### MATERIALS PROVIDED
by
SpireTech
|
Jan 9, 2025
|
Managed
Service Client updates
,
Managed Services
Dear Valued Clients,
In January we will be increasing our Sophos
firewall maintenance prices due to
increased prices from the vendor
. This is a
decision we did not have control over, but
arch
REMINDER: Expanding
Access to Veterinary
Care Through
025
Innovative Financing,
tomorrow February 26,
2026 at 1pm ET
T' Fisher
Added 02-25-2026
---
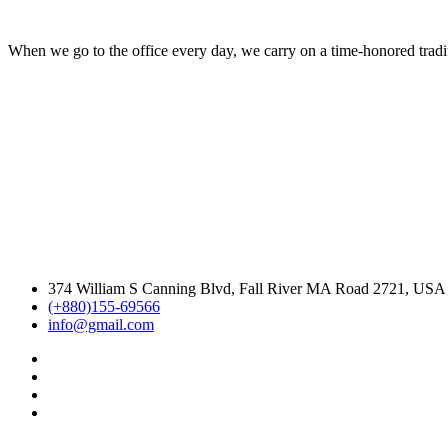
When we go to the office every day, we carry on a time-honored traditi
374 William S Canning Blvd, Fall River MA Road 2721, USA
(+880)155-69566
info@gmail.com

### EXERCISE
Return each line in the items above that contains the word "prices".

### EXPECTED ANSWER
firewall maintenance prices due to
increased prices from the vendor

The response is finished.